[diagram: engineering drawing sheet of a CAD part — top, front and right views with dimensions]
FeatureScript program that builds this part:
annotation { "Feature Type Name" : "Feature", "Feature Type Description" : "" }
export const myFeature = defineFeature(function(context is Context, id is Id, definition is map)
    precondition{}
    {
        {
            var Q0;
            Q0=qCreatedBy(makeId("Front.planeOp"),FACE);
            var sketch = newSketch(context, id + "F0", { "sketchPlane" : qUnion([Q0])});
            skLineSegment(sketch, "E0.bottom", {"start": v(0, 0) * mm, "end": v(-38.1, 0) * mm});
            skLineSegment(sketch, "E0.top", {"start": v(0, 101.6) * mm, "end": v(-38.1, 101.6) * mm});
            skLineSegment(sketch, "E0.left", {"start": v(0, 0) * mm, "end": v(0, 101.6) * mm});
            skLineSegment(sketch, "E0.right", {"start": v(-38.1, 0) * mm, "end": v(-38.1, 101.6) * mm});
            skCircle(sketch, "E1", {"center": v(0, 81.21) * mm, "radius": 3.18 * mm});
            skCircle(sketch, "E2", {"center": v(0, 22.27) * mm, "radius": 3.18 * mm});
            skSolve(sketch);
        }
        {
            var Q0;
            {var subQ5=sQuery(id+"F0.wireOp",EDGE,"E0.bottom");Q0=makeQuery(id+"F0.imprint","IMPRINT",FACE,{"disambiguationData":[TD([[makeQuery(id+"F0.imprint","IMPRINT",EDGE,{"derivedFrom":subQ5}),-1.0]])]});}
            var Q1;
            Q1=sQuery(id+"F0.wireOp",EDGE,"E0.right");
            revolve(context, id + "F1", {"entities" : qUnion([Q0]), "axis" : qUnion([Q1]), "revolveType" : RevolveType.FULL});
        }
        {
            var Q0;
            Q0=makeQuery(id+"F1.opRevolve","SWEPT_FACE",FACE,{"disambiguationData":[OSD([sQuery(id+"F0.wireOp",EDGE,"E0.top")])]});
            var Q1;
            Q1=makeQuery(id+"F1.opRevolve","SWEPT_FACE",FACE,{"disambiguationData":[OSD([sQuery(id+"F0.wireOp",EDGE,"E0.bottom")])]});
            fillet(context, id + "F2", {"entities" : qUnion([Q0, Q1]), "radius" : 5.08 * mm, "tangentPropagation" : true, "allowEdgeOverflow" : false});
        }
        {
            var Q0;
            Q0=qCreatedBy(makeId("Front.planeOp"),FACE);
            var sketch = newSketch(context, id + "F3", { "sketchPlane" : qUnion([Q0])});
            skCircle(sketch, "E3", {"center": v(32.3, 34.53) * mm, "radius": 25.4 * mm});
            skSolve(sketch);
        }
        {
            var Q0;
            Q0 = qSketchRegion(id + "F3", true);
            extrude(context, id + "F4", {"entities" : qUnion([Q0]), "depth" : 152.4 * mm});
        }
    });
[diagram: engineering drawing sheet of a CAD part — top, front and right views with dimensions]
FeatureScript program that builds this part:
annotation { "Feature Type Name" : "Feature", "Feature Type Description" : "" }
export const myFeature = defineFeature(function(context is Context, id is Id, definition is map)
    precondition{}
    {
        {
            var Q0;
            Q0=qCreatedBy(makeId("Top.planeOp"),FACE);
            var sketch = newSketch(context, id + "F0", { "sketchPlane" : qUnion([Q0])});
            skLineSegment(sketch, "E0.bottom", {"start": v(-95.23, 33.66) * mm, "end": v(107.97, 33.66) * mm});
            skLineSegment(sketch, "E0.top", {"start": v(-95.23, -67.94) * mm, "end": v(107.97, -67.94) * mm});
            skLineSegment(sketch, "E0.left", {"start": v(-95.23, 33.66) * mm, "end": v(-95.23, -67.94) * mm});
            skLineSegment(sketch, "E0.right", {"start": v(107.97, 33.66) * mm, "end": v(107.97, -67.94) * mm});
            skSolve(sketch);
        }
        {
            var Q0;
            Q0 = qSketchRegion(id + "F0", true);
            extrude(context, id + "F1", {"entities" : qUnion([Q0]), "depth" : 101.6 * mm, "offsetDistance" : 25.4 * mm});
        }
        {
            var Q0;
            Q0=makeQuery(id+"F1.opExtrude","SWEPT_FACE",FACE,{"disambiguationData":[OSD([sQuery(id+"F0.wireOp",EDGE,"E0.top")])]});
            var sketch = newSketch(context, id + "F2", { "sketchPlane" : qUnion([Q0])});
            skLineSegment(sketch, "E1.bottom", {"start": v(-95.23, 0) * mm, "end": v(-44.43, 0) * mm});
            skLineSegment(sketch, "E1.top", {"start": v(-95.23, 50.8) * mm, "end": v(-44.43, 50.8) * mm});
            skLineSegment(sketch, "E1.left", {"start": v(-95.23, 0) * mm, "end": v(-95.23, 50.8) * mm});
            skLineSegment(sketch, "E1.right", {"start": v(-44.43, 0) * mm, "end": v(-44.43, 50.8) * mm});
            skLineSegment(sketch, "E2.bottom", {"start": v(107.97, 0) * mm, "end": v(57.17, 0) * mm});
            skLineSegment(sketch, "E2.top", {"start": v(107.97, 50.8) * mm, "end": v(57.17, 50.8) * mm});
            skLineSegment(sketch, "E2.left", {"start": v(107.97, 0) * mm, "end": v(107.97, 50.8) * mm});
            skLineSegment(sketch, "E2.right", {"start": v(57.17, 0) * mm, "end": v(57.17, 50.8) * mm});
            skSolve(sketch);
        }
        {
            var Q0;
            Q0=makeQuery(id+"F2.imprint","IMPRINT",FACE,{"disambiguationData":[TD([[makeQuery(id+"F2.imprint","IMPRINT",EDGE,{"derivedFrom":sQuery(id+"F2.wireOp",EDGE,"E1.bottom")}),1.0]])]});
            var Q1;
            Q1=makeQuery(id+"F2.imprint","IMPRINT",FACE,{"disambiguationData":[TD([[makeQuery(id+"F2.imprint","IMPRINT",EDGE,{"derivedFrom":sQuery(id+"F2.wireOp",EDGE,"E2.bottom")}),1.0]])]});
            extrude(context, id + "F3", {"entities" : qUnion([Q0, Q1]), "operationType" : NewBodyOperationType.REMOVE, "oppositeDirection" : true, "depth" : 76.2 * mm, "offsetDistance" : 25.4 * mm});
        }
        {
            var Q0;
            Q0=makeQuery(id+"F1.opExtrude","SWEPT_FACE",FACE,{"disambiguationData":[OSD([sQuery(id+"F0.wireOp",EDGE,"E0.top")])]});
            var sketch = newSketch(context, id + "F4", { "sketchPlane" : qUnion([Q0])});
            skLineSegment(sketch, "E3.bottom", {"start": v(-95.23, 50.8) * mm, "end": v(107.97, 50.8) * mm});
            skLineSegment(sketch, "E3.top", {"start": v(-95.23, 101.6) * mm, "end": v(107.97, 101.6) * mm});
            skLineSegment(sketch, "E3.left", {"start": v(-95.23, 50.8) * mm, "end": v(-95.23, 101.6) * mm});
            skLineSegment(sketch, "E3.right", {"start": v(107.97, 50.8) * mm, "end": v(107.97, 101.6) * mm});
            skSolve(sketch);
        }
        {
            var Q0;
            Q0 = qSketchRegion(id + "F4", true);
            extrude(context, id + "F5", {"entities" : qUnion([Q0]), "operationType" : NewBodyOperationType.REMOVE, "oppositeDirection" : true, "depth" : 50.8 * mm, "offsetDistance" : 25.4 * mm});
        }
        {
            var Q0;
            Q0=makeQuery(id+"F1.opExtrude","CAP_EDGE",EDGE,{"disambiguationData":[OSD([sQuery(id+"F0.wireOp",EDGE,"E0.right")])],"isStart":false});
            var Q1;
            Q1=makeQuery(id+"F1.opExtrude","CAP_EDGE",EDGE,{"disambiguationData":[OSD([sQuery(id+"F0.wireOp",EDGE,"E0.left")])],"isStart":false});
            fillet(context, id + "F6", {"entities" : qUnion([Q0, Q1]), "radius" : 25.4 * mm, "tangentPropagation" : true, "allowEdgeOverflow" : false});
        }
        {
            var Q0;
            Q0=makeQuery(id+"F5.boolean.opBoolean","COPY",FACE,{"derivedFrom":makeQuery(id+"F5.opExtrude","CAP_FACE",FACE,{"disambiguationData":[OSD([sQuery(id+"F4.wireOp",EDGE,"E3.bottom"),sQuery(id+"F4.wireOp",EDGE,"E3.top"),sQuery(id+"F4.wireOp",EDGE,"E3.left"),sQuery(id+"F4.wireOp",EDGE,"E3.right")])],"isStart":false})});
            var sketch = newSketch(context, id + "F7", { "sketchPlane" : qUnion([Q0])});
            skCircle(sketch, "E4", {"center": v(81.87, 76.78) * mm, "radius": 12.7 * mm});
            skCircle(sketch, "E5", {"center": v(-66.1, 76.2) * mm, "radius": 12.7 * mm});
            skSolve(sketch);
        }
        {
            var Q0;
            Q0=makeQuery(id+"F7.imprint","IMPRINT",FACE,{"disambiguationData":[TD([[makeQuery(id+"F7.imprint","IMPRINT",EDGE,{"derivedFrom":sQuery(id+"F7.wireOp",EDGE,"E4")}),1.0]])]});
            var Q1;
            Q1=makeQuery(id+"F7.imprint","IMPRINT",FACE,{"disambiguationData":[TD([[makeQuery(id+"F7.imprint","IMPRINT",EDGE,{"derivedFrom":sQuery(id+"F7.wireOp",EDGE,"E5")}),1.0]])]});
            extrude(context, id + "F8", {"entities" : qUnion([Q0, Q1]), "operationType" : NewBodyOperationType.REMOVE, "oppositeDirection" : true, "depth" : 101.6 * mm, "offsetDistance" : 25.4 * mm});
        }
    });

= = =

Collect each line in the rows above that contains the string "qSketchRegion", and copy those lines in full.

Reply:
            Q0 = qSketchRegion(id + "F3", true);
            Q0 = qSketchRegion(id + "F0", true);
            Q0 = qSketchRegion(id + "F4", true);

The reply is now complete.